Tasks:
[1] Could you translate the sentence "It is no accident that the publication of an Allende novel is by now the event of the year in Latin letters." from the Isabel Allende review into Spanish?
[2] Can you condense the paragraph of the Isabel Allende review that starts "Her latest effort, Island Beneath the Sea" into a short bulleted list that keeps its main facts?
--- start Source text ---
Isabel Allende is the undisputed Grande Dame of the Latin American novel. Her reign began in the 1980s with the success of her magic-realist political novels, notably The House of the Spirits and Of Love and Shadows. In the hyper-macho world of Spanish-language letters, Allende was the rare exception—a matriarch to García Márquez’s patriarch. But her feminine touch went beyond gender. At the center of her novels were strong, vibrant, meticulously written women. These wise, exotic characters were never incidental: they were repositories of magic, and they drove the narrative.

Allende’s not insignificant contribution to Spanish-language letters has been the demand that it finally heed to the Latin female voice. And she has been aided in her mission by a gift for portraying characters in a convincing manner, even when they are fantastical and improbable. It is no accident that the publication of an Allende novel is by now the event of the year in Latin letters.

Her latest effort, Island Beneath the Sea, is no exception. When the book was published in Spanish last fall, the book tour was more rock-star glamorous than popular-novel earnest. The promotion of the book--not limited to the usual signings, readings, and press conferences—actually included splashy video trailers which could be seen on national television and on the internet. The focus was on the Allende Brand: her fame, her fans, her ability to move books. Unfortunately, little attention was paid to the actual quality of the writing, of the story, or its characters. For all the pizzazz of the promotion and the bewitching conceit of the story, Island Beneath the Sea is abysmal.
--- end Source text ---
--- start Record set ---
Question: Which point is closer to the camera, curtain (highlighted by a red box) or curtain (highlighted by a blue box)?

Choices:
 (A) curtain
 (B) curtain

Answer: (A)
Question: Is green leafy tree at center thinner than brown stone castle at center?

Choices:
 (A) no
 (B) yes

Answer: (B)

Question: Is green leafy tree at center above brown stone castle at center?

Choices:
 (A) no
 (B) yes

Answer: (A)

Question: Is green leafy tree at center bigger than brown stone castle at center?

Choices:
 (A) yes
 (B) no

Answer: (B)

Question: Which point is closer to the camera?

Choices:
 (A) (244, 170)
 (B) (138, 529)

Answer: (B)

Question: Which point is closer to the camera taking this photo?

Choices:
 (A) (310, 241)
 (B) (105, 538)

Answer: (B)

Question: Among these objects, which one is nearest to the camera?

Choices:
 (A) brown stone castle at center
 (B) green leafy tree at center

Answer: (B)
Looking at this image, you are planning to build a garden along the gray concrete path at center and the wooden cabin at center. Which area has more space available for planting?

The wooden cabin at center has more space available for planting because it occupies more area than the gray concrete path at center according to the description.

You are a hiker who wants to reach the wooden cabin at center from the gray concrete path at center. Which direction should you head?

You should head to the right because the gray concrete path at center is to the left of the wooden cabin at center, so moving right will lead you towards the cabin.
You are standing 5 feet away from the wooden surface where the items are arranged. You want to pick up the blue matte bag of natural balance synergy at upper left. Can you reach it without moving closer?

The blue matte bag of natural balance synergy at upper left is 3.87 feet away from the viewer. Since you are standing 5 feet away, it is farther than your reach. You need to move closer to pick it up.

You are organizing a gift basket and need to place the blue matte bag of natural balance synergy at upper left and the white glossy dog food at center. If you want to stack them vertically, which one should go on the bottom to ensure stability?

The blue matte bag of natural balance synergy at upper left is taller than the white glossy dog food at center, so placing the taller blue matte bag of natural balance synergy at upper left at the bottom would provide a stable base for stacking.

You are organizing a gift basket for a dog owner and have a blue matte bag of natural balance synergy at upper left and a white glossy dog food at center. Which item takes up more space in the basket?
--- end Record set ---
Full solutions:
[1] No es casualidad que la publicación de una novela de Allende sea a estas alturas el acontecimiento del año en las letras latinas.

[2]
- Island Beneath the Sea, Allende's latest novel, was no exception to her books being the event of the year.
- After its Spanish release last fall, the book tour felt more like a glamorous rock-star event than an earnest popular-novel tour.
- Besides signings, readings and press conferences, the promotion included splashy video trailers on national television and the internet.
- The focus was on the Allende Brand: her fame, her fans and her ability to sell books.
- Little attention went to the quality of the writing, the story or the characters.
- Despite the flashy promotion and the story's bewitching conceit, the novel is abysmal.